WHAT IS NEEDED> Omitting all images, output the entries that follow exactly as written.

DATA FOR PROCESSING>
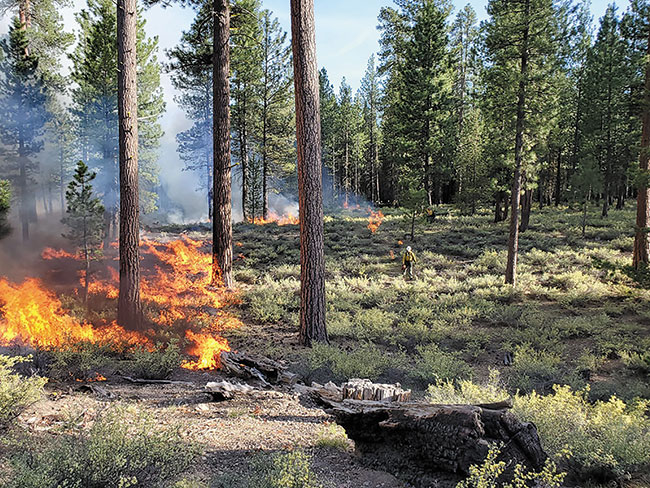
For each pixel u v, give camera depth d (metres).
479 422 3.85
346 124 60.97
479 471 3.39
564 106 35.12
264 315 14.34
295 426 5.86
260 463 4.12
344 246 26.64
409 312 14.76
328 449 4.99
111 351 9.52
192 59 17.94
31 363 6.98
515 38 18.56
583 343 11.77
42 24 26.77
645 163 16.41
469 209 39.53
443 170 35.03
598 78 34.66
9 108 25.91
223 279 16.84
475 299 16.47
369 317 13.88
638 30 16.86
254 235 28.92
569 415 5.22
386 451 4.46
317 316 10.95
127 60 10.84
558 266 21.02
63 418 5.14
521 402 5.70
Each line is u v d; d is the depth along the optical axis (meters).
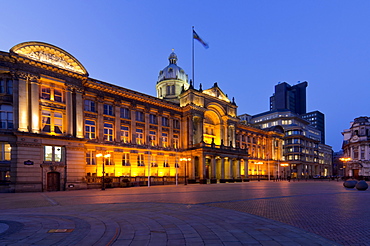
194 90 61.03
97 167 43.12
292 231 9.57
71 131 38.78
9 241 8.12
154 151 53.41
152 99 54.50
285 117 113.06
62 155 37.28
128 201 19.83
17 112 34.03
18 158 32.84
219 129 67.31
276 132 90.00
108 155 38.00
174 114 59.22
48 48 37.78
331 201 19.52
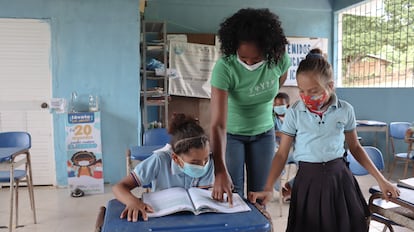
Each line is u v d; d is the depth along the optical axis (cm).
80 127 395
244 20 158
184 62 545
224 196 130
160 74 499
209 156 150
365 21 586
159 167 149
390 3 547
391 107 550
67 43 421
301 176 151
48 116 427
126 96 434
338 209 146
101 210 131
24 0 411
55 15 416
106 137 434
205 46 552
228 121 193
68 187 408
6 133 326
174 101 557
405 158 439
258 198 138
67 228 306
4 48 414
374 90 570
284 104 357
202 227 105
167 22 566
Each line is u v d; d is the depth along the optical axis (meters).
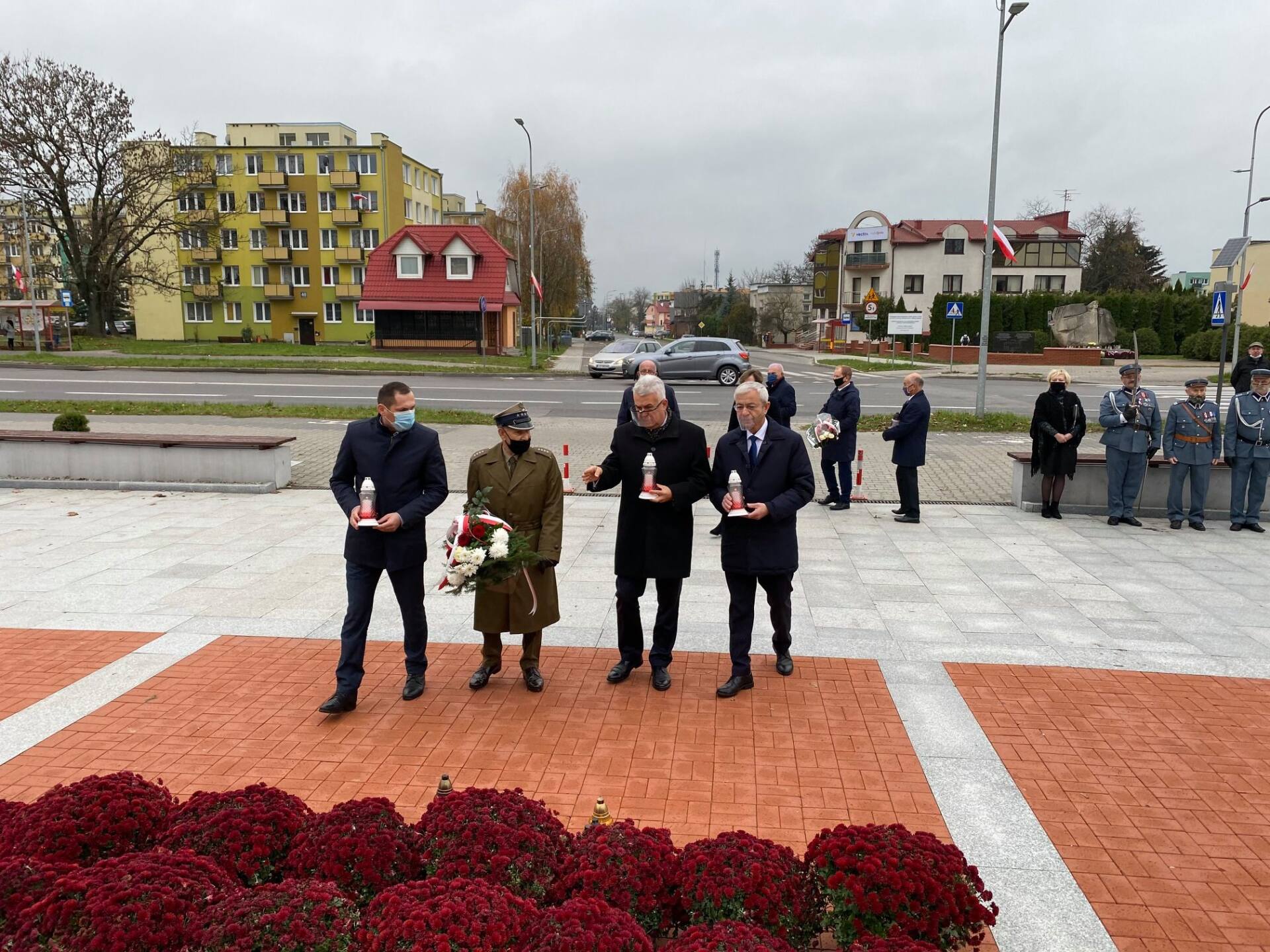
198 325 65.44
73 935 2.42
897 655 6.03
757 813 4.00
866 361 45.12
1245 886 3.50
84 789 3.14
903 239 64.69
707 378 31.95
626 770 4.41
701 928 2.52
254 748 4.62
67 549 8.73
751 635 5.84
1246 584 7.74
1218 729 4.90
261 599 7.18
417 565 5.21
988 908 3.25
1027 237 64.38
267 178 62.47
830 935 3.08
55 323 45.41
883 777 4.36
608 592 7.50
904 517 10.33
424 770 4.39
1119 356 46.03
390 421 5.08
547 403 24.52
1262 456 9.58
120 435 12.30
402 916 2.49
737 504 5.03
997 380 34.19
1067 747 4.69
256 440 11.77
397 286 48.09
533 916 2.58
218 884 2.72
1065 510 10.84
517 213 64.56
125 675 5.59
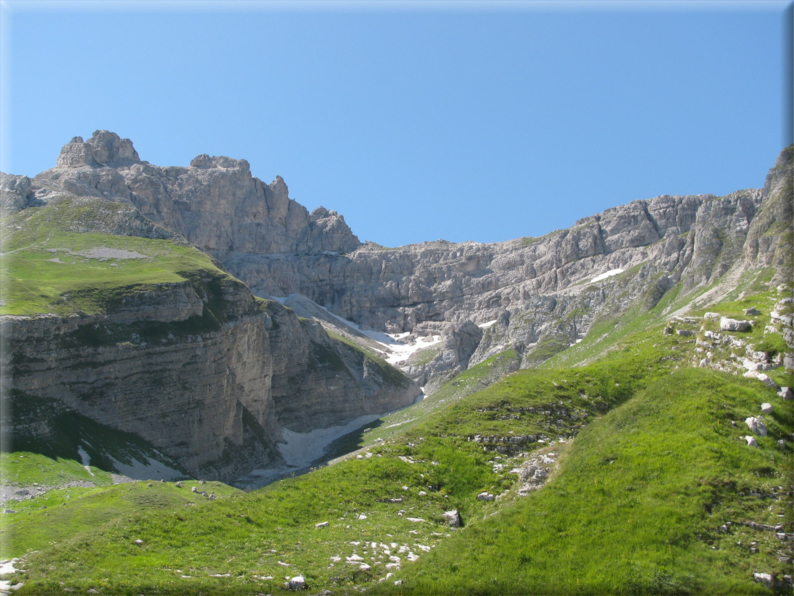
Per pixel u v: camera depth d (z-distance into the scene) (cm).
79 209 19388
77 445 10412
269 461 15238
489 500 5106
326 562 4106
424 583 3738
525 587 3641
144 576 3881
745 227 17988
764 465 4288
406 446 5909
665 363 7131
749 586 3416
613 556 3738
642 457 4541
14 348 10594
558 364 16662
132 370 12394
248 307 16975
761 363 5638
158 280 14200
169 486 8494
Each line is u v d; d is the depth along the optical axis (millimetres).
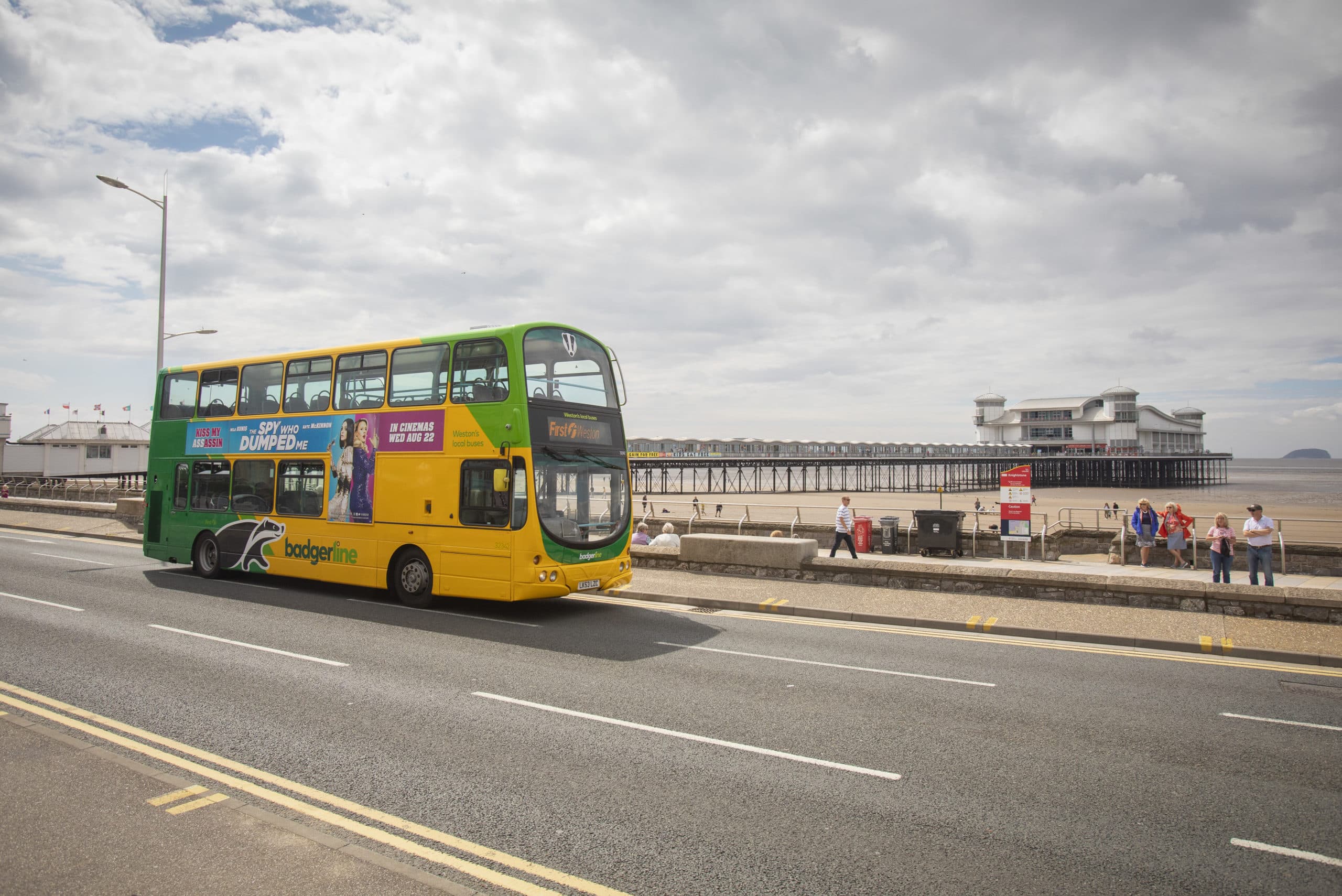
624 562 12938
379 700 7566
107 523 27078
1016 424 144875
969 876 4352
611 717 7180
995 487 112188
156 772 5520
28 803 4949
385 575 12992
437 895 3959
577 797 5352
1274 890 4258
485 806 5180
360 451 13531
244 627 11062
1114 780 5797
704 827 4910
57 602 12680
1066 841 4801
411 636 10656
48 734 6223
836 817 5102
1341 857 4637
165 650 9453
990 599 13203
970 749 6426
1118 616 11898
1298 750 6512
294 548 14297
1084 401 140000
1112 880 4332
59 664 8617
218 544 15625
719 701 7730
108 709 7047
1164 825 5047
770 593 14047
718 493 80500
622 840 4715
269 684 8055
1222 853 4672
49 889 3898
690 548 16531
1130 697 8070
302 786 5441
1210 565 21031
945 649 10352
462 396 12344
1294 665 9594
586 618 12328
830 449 118062
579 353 12891
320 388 14305
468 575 11969
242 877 4070
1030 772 5934
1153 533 21734
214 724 6746
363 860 4309
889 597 13602
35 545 21969
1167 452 145625
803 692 8117
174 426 16828
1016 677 8859
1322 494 99438
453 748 6289
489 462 11898
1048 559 23312
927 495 87500
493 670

SOLUTION TO THE PROBLEM>
For each pixel u v, give camera depth d (metres).
479 422 3.85
346 124 60.97
479 471 3.39
564 106 35.12
264 315 14.34
295 426 5.86
260 463 4.12
344 246 26.64
409 312 14.76
328 449 4.99
111 351 9.52
192 59 17.94
31 363 6.98
515 38 18.56
583 343 11.77
42 24 26.77
645 163 16.41
469 209 39.53
443 170 35.03
598 78 34.66
9 108 25.91
223 279 16.84
475 299 16.47
369 317 13.88
638 30 16.86
254 235 28.92
569 415 5.22
386 451 4.46
317 316 10.95
127 60 10.84
558 266 21.02
63 418 5.14
521 402 5.70
Each line is u v d; d is the depth along the optical axis (meters).
194 90 61.03
97 167 43.12
292 231 9.57
71 131 38.78
9 241 8.12
154 151 53.41
152 99 54.50
285 117 113.06
62 155 37.28
128 201 19.83
17 112 34.03
18 158 32.84
219 129 67.31
276 132 90.00
108 155 38.00
174 114 59.22
48 48 37.78
331 201 19.52
Each line is u v d; d is the depth along the optical axis (cm).
80 127 395
244 20 158
184 62 545
224 196 130
160 74 499
209 156 150
365 21 586
159 167 149
390 3 547
391 107 550
67 43 421
301 176 151
48 116 427
126 96 434
338 209 146
101 210 131
24 0 411
55 15 416
106 137 434
205 46 552
228 121 193
68 187 408
6 133 326
174 101 557
405 158 439
258 198 138
67 228 306
4 48 414
374 90 570
284 104 357
202 227 105
167 22 566
Each line is u v d; d is the depth along the optical axis (meters).
198 325 65.44
73 935 2.42
897 655 6.03
757 813 4.00
866 361 45.12
1245 886 3.50
84 789 3.14
903 239 64.69
707 378 31.95
626 770 4.41
701 928 2.52
254 748 4.62
67 549 8.73
751 635 5.84
1246 584 7.74
1218 729 4.90
261 599 7.18
417 565 5.21
988 908 3.25
1027 237 64.38
267 178 62.47
830 935 3.08
55 323 45.41
883 777 4.36
608 592 7.50
904 517 10.33
424 770 4.39
1119 356 46.03
390 421 5.08
547 403 24.52
1262 456 9.58
120 435 12.30
402 916 2.49
737 504 5.03
997 380 34.19
1067 747 4.69
256 440 11.77
397 286 48.09
533 916 2.58
218 884 2.72
1065 510 10.84
517 213 64.56
125 675 5.59
Per pixel u v: camera depth d (z-distance into the scene) (cm).
79 209 19388
77 445 10412
269 461 15238
489 500 5106
326 562 4106
424 583 3738
525 587 3641
144 576 3881
745 227 17988
764 465 4288
406 446 5909
665 363 7131
749 586 3416
613 556 3738
642 457 4541
14 348 10594
558 364 16662
132 370 12394
248 307 16975
761 363 5638
158 280 14200
169 486 8494
Each line is u v d; d is the depth along the optical axis (millimetres).
624 562 12938
379 700 7566
107 523 27078
1016 424 144875
969 876 4352
611 717 7180
995 487 112188
156 772 5520
28 803 4949
385 575 12992
437 895 3959
577 797 5352
1274 890 4258
485 806 5180
360 451 13531
244 627 11062
1114 780 5797
704 827 4910
57 602 12680
1066 841 4801
411 636 10656
48 734 6223
836 817 5102
1341 857 4637
165 650 9453
990 599 13203
970 749 6426
1118 616 11898
1298 750 6512
294 548 14297
1084 401 140000
1112 880 4332
59 664 8617
218 544 15625
719 701 7730
108 709 7047
1164 825 5047
770 593 14047
718 493 80500
622 840 4715
269 684 8055
1222 853 4672
49 889 3898
690 548 16531
1130 697 8070
302 786 5441
1210 565 21031
945 649 10352
462 396 12344
1294 665 9594
586 618 12328
830 449 118062
579 353 12891
320 388 14305
468 575 11969
242 877 4070
1030 772 5934
1153 533 21734
214 724 6746
363 860 4309
889 597 13602
35 545 21969
1167 452 145625
803 692 8117
174 426 16828
1016 677 8859
1322 494 99438
453 748 6289
489 462 11898
1048 559 23312
927 495 87500
493 670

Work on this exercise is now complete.